As you're all aware, the Euro has been breaking into new record low levels. While many are concerned, Jeb states that there is a Golden opportunity for mining stocks emerging out of the Eurozone crisis. While many people are concerned about going into the dollar with long term treasuries, the major mining companies are looking to transfer their growing cash positions into undervalued European natural resource assets. As the Euro sinks to new lows, European capital is flowing into undervalued miners because their costs are going down, therefore driving their margins up.
As precious metals become the true base for currency, mining companies will be called upon to produce more. Demand isn't subsiding; in fact, we're in a bull market regarding gold and silver and will continue to until the trend has violated. Although gold finished higher for the last 11 years, Jeb really likes silver for out preforming gold in 2012. Regardless, it looks like this is going to be an up-year for gold and silver mining stocks. Stand strong--this is not a time to sell for pennies on the dollar!

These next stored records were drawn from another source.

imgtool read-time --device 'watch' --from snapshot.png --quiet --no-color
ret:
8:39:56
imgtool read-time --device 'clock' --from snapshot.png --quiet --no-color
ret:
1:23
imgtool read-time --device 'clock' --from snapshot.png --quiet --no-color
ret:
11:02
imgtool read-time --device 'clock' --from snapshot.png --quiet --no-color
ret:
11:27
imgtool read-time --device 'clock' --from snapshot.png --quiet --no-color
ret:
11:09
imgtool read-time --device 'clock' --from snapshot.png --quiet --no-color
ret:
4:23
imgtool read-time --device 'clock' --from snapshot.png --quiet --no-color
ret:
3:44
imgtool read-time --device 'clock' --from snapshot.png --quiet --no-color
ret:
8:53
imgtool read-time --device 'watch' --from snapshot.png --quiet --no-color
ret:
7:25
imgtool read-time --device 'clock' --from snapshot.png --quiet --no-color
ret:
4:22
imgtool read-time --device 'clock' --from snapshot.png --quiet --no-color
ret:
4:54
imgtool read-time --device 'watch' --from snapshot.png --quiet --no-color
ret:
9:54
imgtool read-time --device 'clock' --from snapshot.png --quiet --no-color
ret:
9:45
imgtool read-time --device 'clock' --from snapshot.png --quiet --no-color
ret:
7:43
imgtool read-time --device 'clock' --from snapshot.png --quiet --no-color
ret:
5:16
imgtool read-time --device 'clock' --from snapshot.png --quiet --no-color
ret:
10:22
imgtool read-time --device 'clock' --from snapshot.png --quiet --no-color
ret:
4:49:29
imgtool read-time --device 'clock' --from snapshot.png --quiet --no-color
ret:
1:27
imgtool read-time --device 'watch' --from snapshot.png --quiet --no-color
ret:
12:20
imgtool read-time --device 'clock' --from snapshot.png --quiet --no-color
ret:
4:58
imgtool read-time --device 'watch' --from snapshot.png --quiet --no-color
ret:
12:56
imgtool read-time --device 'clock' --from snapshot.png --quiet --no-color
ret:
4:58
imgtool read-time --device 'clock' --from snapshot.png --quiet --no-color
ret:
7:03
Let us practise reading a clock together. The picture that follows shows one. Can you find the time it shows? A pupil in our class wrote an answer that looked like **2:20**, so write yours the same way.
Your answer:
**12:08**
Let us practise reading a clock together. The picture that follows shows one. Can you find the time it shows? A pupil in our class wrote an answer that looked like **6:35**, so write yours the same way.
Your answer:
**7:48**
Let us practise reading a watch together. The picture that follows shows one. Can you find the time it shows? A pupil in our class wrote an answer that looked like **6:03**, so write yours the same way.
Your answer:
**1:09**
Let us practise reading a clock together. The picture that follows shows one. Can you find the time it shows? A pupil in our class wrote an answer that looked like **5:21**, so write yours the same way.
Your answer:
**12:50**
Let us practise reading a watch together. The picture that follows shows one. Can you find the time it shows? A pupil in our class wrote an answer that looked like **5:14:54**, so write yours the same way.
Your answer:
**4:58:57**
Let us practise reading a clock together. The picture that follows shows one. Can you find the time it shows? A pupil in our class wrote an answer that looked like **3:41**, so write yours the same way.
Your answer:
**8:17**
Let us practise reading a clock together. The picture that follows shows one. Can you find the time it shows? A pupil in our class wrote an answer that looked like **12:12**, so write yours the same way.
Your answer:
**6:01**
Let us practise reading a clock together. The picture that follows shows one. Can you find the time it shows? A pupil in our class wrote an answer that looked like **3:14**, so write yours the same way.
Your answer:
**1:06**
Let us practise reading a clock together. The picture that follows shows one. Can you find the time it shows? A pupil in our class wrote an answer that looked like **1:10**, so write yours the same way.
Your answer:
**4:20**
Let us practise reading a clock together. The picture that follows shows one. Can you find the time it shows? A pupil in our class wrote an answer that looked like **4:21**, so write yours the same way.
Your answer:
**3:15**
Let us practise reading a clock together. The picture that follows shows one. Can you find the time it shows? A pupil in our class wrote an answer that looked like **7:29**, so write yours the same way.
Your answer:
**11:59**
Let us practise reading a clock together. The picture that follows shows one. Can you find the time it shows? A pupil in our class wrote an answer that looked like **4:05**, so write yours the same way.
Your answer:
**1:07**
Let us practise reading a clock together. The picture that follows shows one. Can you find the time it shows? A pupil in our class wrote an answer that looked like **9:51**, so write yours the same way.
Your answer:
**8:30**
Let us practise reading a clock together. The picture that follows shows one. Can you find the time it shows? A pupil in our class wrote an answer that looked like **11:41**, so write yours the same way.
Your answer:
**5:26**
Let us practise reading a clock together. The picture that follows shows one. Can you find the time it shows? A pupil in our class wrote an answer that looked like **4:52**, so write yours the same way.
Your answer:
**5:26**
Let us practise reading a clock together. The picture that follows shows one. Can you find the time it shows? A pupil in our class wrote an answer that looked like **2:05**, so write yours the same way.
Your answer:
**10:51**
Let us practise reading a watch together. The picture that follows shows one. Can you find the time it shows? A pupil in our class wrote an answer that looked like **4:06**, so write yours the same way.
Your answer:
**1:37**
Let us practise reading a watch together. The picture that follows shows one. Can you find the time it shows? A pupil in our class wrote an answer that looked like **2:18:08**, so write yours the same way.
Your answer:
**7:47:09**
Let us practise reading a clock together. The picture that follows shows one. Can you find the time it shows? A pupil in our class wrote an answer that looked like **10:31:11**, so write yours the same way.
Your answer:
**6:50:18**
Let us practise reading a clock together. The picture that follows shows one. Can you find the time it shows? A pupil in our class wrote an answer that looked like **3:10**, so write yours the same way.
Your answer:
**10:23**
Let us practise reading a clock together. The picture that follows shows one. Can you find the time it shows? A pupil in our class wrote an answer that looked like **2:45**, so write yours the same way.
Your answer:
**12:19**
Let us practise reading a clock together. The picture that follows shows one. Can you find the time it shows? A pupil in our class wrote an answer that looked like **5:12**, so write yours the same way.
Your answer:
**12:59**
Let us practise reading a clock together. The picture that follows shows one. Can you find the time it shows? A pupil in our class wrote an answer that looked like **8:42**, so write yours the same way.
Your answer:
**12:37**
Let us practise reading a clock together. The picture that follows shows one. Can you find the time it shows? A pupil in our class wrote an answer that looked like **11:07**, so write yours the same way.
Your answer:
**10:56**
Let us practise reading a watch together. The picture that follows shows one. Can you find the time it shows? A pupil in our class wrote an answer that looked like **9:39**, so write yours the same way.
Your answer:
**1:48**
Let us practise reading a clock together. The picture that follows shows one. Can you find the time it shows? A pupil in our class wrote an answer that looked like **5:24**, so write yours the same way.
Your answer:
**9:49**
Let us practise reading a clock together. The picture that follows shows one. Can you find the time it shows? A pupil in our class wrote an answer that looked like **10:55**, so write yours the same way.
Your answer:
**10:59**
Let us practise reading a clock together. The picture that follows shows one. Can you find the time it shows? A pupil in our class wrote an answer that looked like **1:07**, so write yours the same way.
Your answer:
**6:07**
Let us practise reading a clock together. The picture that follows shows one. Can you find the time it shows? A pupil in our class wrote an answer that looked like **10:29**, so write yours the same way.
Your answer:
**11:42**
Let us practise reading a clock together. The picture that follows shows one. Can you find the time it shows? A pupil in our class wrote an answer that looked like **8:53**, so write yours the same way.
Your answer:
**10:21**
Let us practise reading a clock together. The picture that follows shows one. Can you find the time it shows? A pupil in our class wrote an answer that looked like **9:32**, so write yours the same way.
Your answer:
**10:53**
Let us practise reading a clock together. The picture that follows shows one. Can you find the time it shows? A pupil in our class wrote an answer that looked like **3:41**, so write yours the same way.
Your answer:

I agree that 2012 will be the year for the juniors to get traction ,, however I disagree with the premise that currency/money must or should be tied to gold and/or silver ,, I see PM’s as a great store of wealth but for currency to be held as valid we need governments to treat it with respect , create it directly (not through debt as with the fed) and not print it beyond what is rational for liquidity and in line with GDP growth.